Cache effects on benchmark
The highlighted comment was created in this revision.
I was thinking that running *just* the benchmark vs a single tree at a time would result in the KD-Tree code and data being cached quite a bit better than would be realistic for real-life situations. Perhaps it would make more sense to run all of the trees at the same time, giving each tree the new search/data one tree after the next. This would simulate the cache thrashing between turns that happens when you are running multiple robots at the same time, because the trees would be competing with each other for cache space.
Thoughts?
The reason I ask is that I designed/wrote a tree to deal with the cache problem. It outperforms Rednaxela Gen2 on large (2mil points, 12 dim) random datasets by ~2X, but ties on smaller (30k point, 12 dim) datasets. I think the fact that for the small dataset the entire thing is in cache might be causing the difference.

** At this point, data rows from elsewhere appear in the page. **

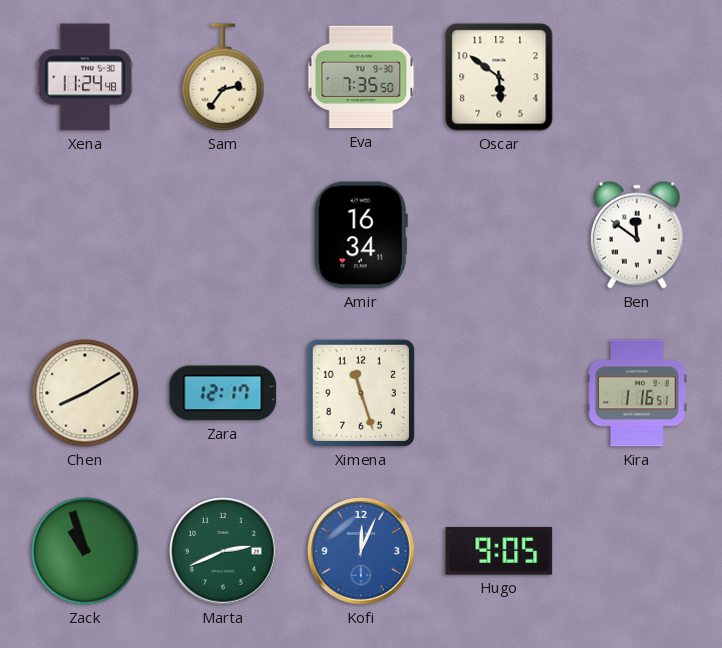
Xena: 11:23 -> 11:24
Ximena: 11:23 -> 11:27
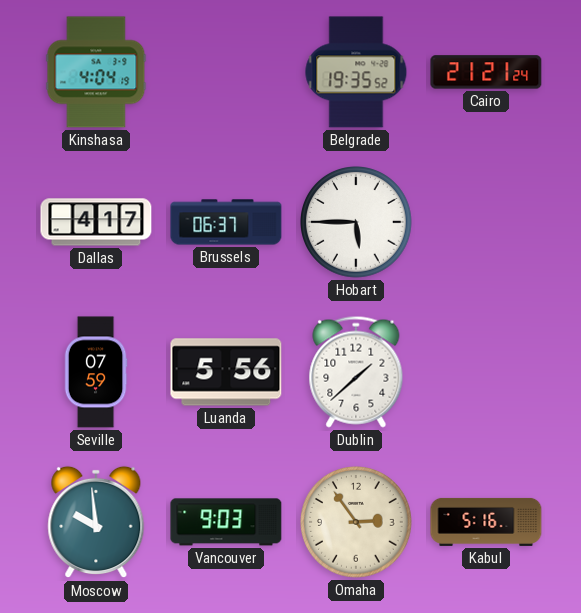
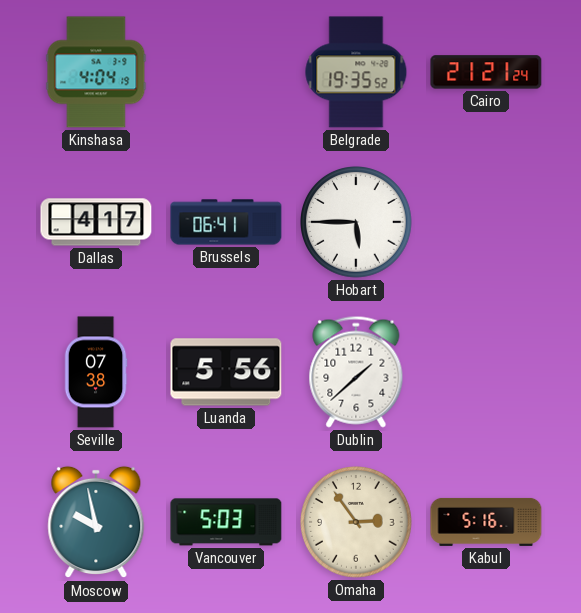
Brussels: 06:37 -> 06:41
Seville: 07:59 -> 07:38
Moscow: 9:59 -> 9:58
Vancouver: 9:03 -> 5:03
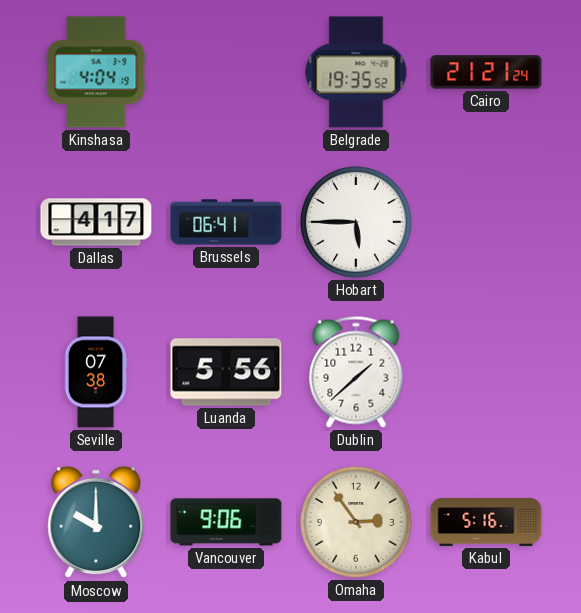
Moscow: 9:58 -> 10:00
Vancouver: 5:03 -> 9:06
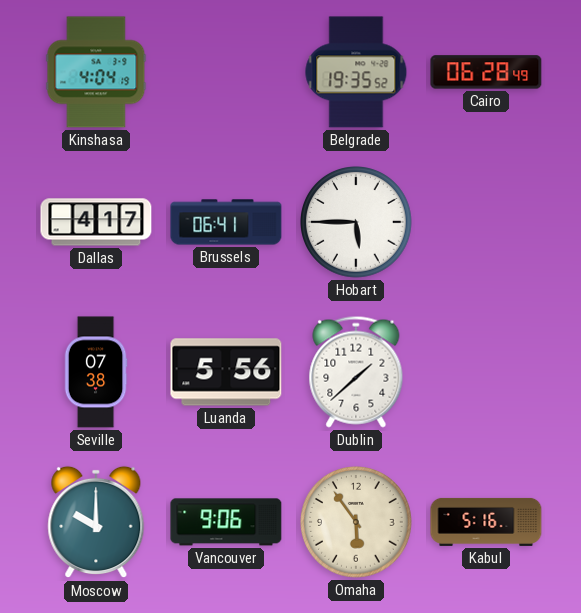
Cairo: 21:21 -> 06:28
Omaha: 2:54 -> 5:54
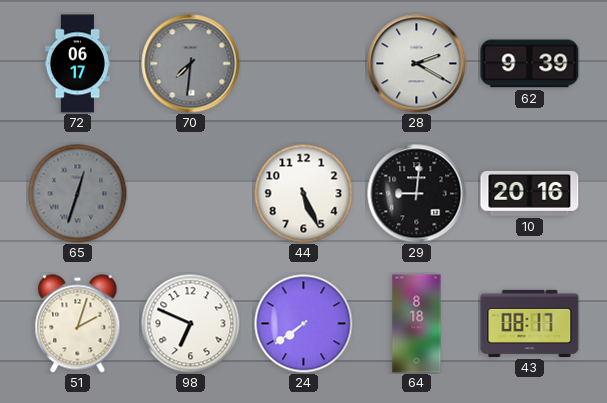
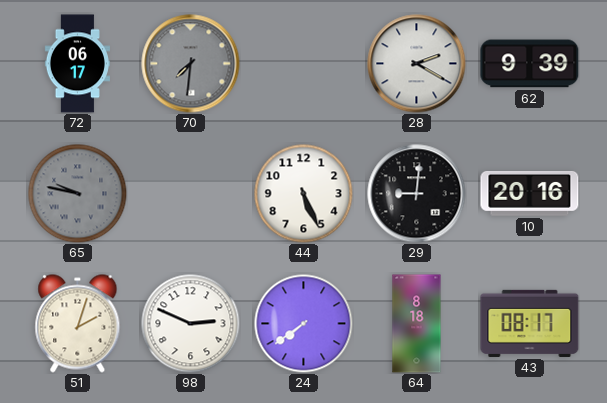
65: 12:33 -> 9:47
98: 6:49 -> 2:49
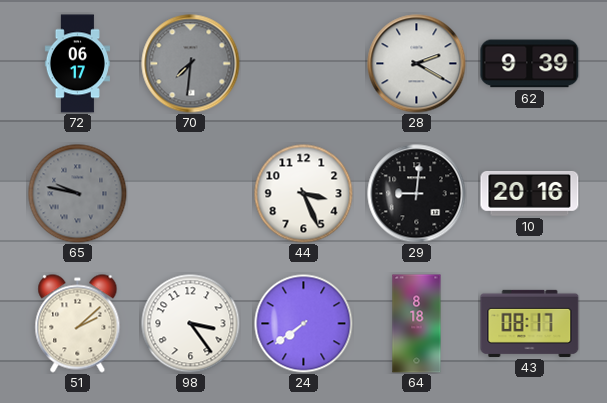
44: 5:26 -> 3:26
51: 2:03 -> 2:08
98: 2:49 -> 3:24
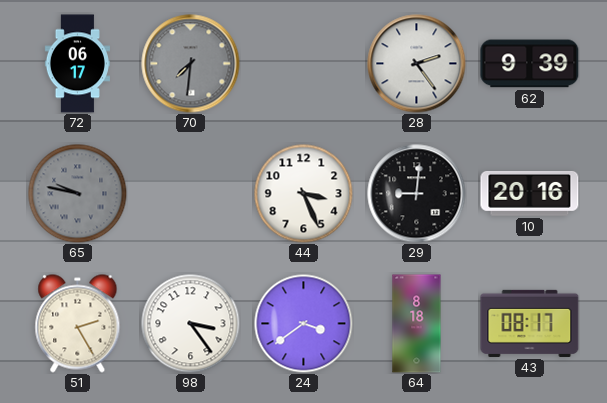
28: 2:20 -> 2:24
51: 2:08 -> 2:25
24: 7:39 -> 3:39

Maybe using a reference bot would make benchmarking more meaninful?
Pick one bot, put each tree inside it, one at a time, and run it against a 1v1 test bed.
Running them all at the same time could make sense, but I would suggest being if you do that, because the order that they get run in may matter. Even when running them one at a time in sequence, I've recall noticing that the order in which they are run could very slightly impact the apparent performance, I suspect due to caching, JIT, and/or garbage collection characteristics. It's been a while, but IIRC the System.gc() call I have in there between running different trees was to lessen that effect.

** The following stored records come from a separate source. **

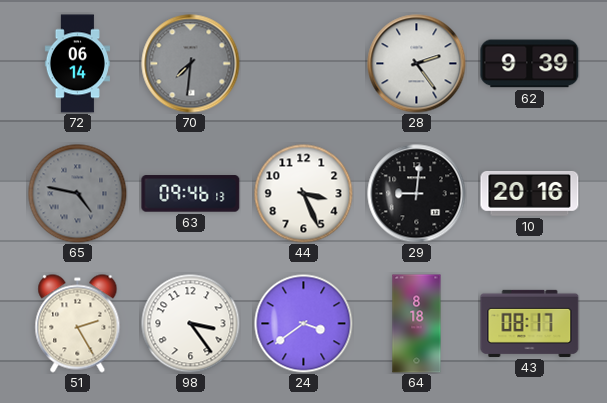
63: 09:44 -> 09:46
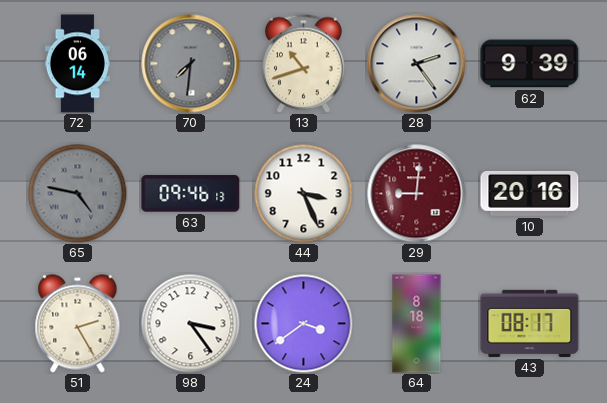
13: none -> 10:42
29 dial: black -> burgundy
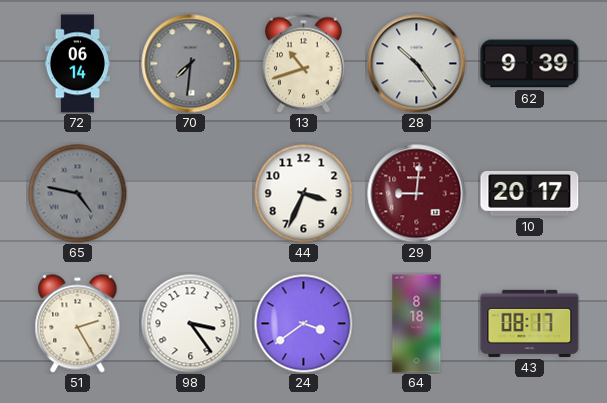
28: 2:24 -> 10:24
63: 09:46 -> none
44: 3:26 -> 3:34
10: 20:16 -> 20:17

Cache performance is one of those things that's tricky with Robocode, because your robot is also sharing the CPU with another bot which could be doing who knows that with it's memory accesses. For that reason I wouldn't trust optimizations for better caching behavior to necessarily pan out in practice with bots. I may be wrong about that though.
One could put it in a reference bot yeah, though the tests would be far slower and less consistent, thus requiring a much greater number of test iterations to have a reliable result.